Всё-таки Вериф была ничем против него, и он мог оставить от неё такую же бесплотную тень, что и Ничто, и не потратил бы при этом много сил.
Вериф, понимая это, заплакала. Натурально заплакала. Жалея и себя, и свой поступок, и проигранную душу, и положение, из которого не видела выхода.
–Не отпирайся, – повторил Сельдфигейзер холодно. В нём что-то сломалось. Надежда, вера, любовь – всё это он оставлял для грядущей жизни среди смертных, сейчас же он был полон решительности для сведения счётов. Он уничтожал в себе слабость, чтобы стать сильнее.
–Он меня-я застави-ил! – Вериф размазывала слёзы по пепельному лицу. Но Сельдфигейзера это не тронуло.
–Ложь…– это сказал не он. Это шевельнулись губы привычного облика, но голос, прорезавший архивную комнатку, принадлежал демону.
Демону, который договаривался с архангелами, чтобы выторговать себе право на возвращение. Демону, который рисковал обращением в Ничто, но пытался найти для себя выход из подземного мира. Демону, который отказывался от карьеры и власти, чтобы иметь шанс переиграть своё посмертие.
Демону, который был так близко к падению от собственной наивности и веры в хорошее, в дружбу, в привязанность и в чуткость.
Она тут же перестала плакать и поменяла тактику. С вызовом (хотя это было и смешно с её тонким напуганным голоском) промолвила:
–А что мне было делать? Я не хочу быть архивным червём! Это ты, ты, может быть…
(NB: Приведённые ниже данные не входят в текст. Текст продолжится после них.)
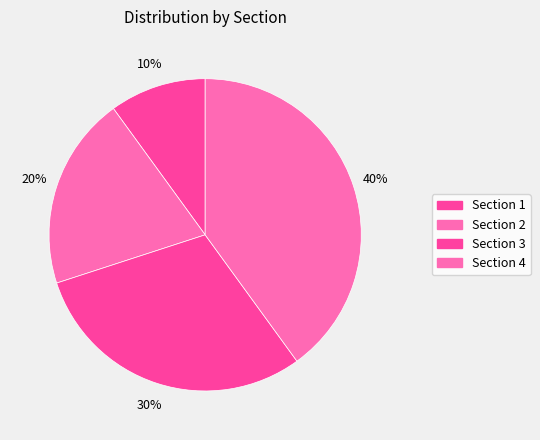

What is the smallest slice in the pie chart?

Section 1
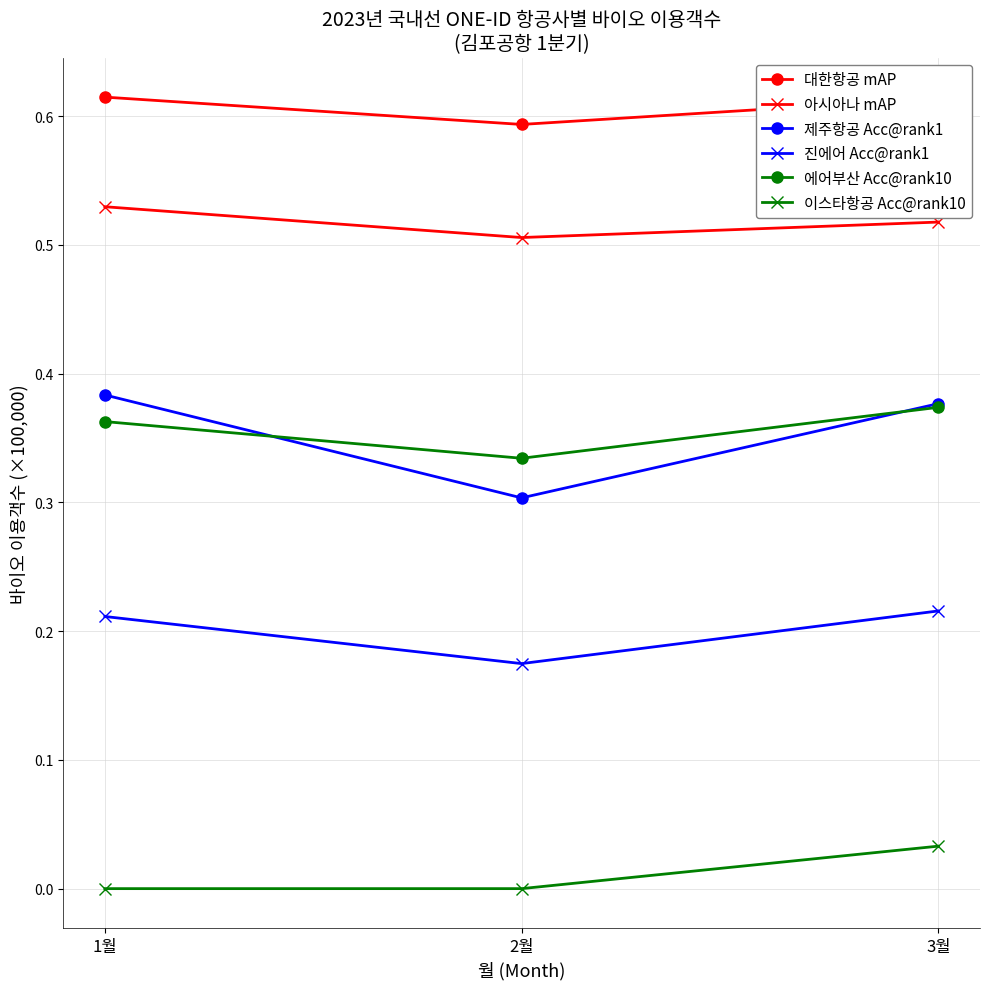

Which series changed the most between 1월 and 3월?

이스타항공 Acc@rank10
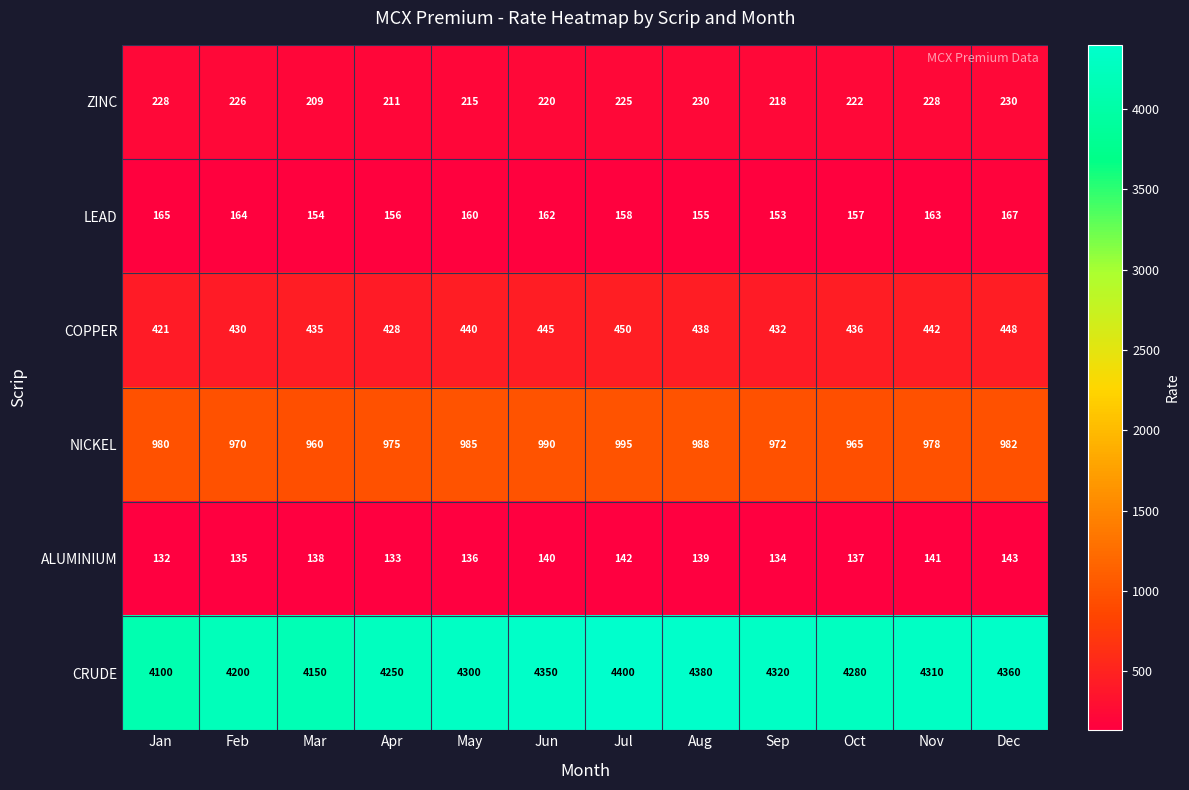

At which label does NICKEL reach its peak?

Jul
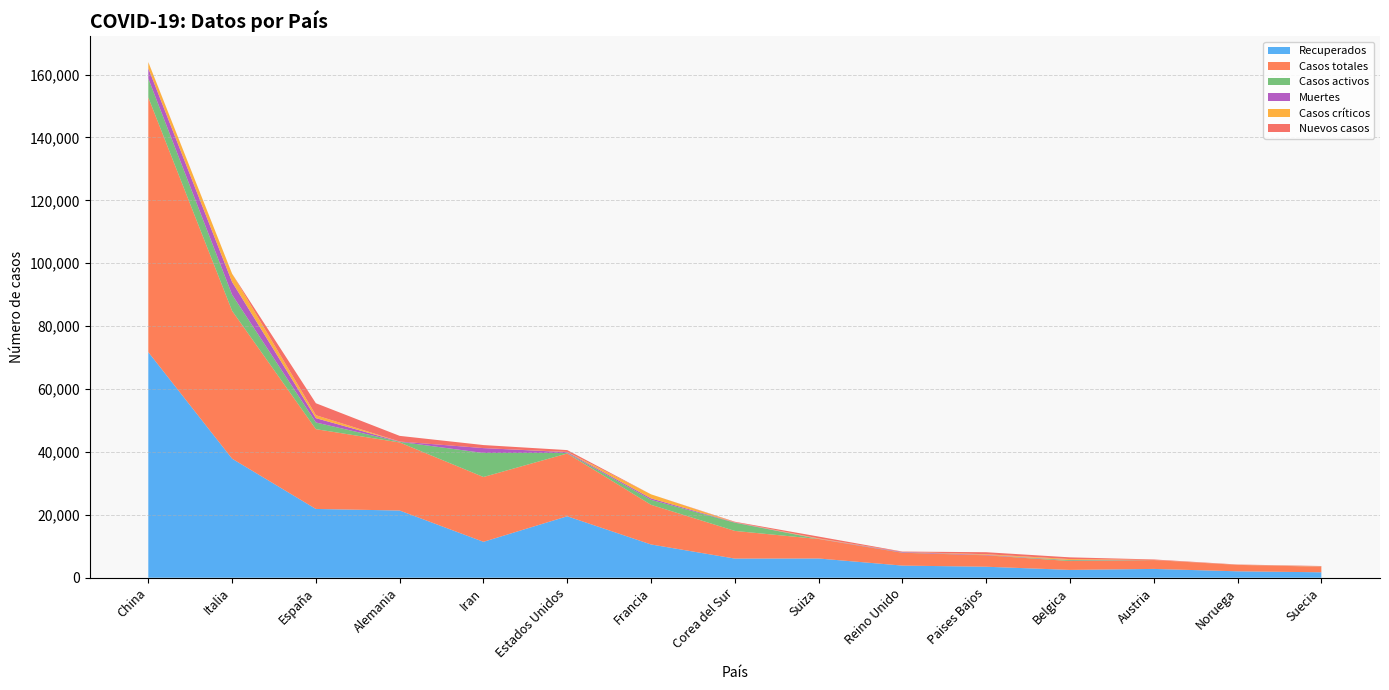

Reading right to left, what are all the values shown in this chart?

Recuperados: 1728	2036	2797	2485	3493	3852	6113	6085	10575	19543	11419	21368	21871	37860	71740
Casos totales: 1764	2044	2814	2815	3631	4094	6186	8799	12612	19969	20610	21652	25374	47021	81008
Casos activos: 16	1	9	263	2	65	15	2612	1587	147	7635	209	2125	5129	6013
Muertes: 20	7	8	67	136	177	58	102	450	279	1556	75	1378	4032	3255
Casos críticos: 69	28	15	288	210	20	141	59	1297	64	0	2	939	2655	1927
Nuevos casos: 125	85	165	558	637	111	571	147	0	586	966	1804	3803	0	41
Она встретила его взгляд и сбилась. Астарот сказал правду. Вериф хотела власти. Хотела покинуть архив, носить плащи демонов, пусть даже такой бы простой как у Сельдфигейзера, хотела поднять голову.
Глупая! Тысячу раз глупая! Плащи и напускная власть не заменят свободы. Они сделают тебя рабом. Это Сельдфигейзер понял и остался более свободным, пусть и более слабым. И этого не поняла Вериф, польстившаяся на оболочку и нарочитый блеск.
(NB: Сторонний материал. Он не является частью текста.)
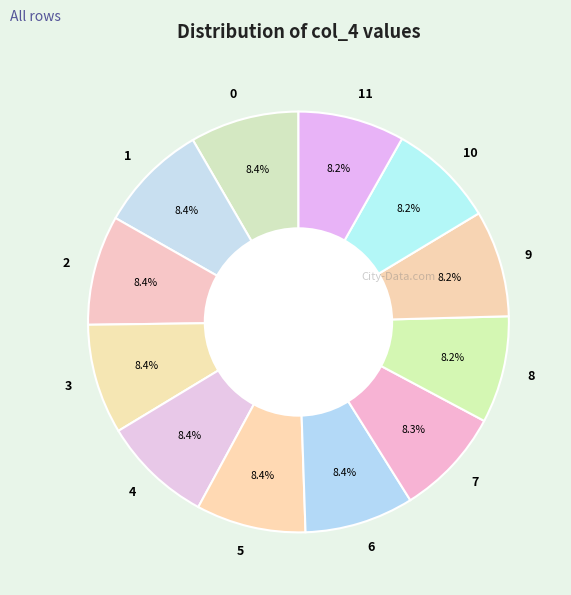

Does 0 represent more than half of the total?

No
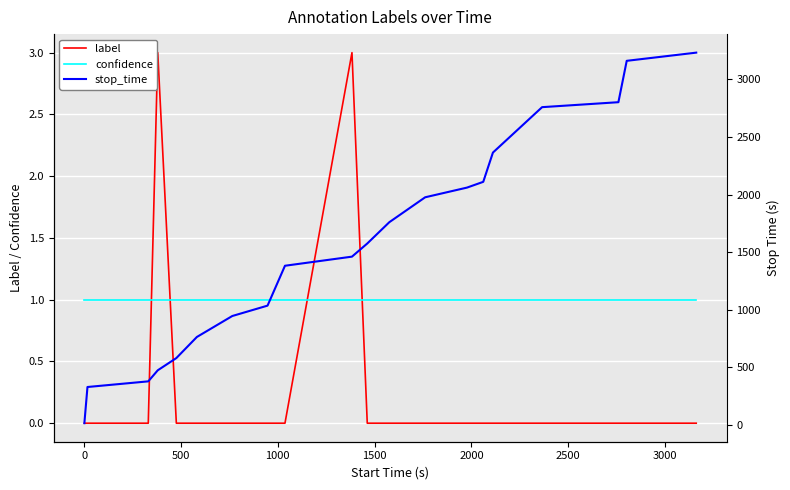

How many data points does each series have?

20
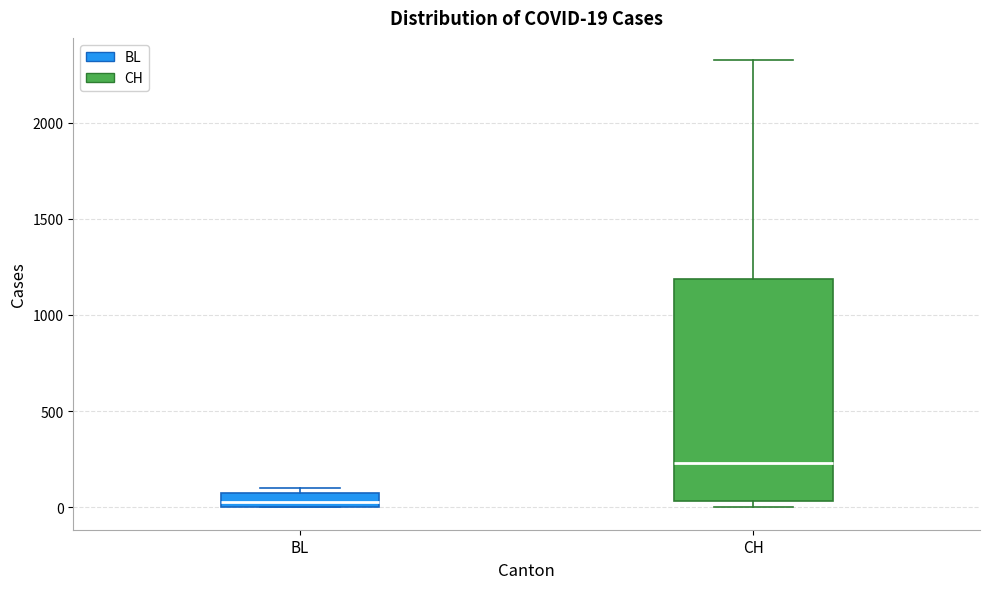

Which box has the lowest median line?

BL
Наверное, и Астарот понял давно о том, что Сельдфигейзер остался более свободным, чем он сам. Но не мог же демон признать за собою такого провала? И с чего бы ему, понявшему, разубеждать какую-то Вериф? Полезную Вериф!
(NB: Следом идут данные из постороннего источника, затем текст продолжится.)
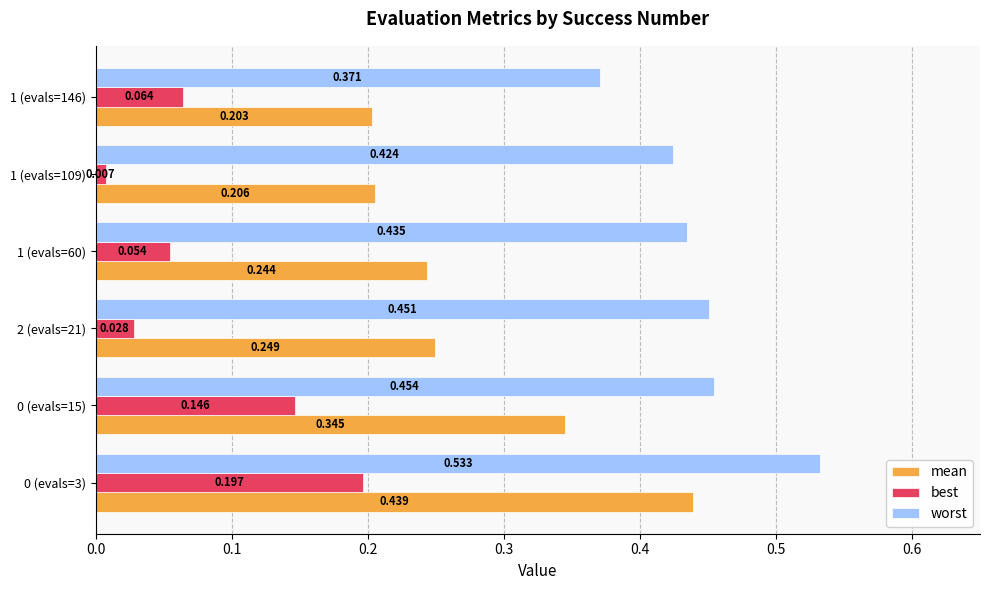

Which series has the widest spread of values?

mean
–Я не хотела тебя предавать, но здесь каждый сам за себя, – совсем другим, приглушённым и убитым голосом сказала Вериф. Она понимала, что натворила. Видела это прекрасно и жалела, но больше себя, чем Сельдфигейзера.
–Я был за тебя, – напомнил Сельдфигейзер, отходя от неё прочь. Стоять с нею рядом было отчего-то противно. – Я за тебя заступался…помнишь?
Она молчала. Конечно же, помнила. Но что толку с памяти? Не отвернёт она страниц предательства, написанных самою Вериф.
–И доверял, – хрипло продолжил Сельдфигейзер. – И ты предала меня. Не из страха даже, а из жажды власти. За это обидно.
–Я не…– она запнулась. Она не этого хотела, конечно же. Она хотела бы, чтобы он не узнал! И всё само собою бы разобралось, и Сельдфигейзер не смотрел бы на неё так страшно.
А во взгляде его много и всё о боли. Страшной боли. Груз собственной вины (проклятая наивность!), гнева (как посмела?), тоски (и даже она…) и безнадёжности (нет веры!) – страшный взгляд. Прожитые годы и боль одна, и тоска одна и разочарование.
В подземном мире все играют против всех и каждый сам за себя, но Сельдфигейзер захотел жить ложью, захотел поверить, что есть даже в подземном мире свет и надежда, что…
Он тряхнул головою. Поздно! К чему сокрушения? Это просто очередной урок, это всего лишь испытание, которое он должен пройти, чтобы вернуться в мир живых, прожить заново и так прожить, чтобы не вернуться уже в подземный мир.
В ангелы ему, конечно, не попасть, но в добродетели отметиться он сумеет. Надо только закончить с этим уроком, и можно подавать долгожданное прошение и будь что будет!
–Ну прости ты меня! – Вериф не выдержала гнетущего молчания Сельдфигейзера и тяжести его взгляда, пала на колени – жалкая, ничтожная, бесконечно слабая, рыдающая. – Прости меня, прости! Я не хотела! Это всё это место, это всё демоны, черти…я бы так…я бы никогда!
Она захлёбывалась рыданиями и Сельдфигейзер позволял ей это. Он смотрел без любопытства и какого-либо чувства на её истерику и чувствовал, как растёт в остатках его души безразличие к ней.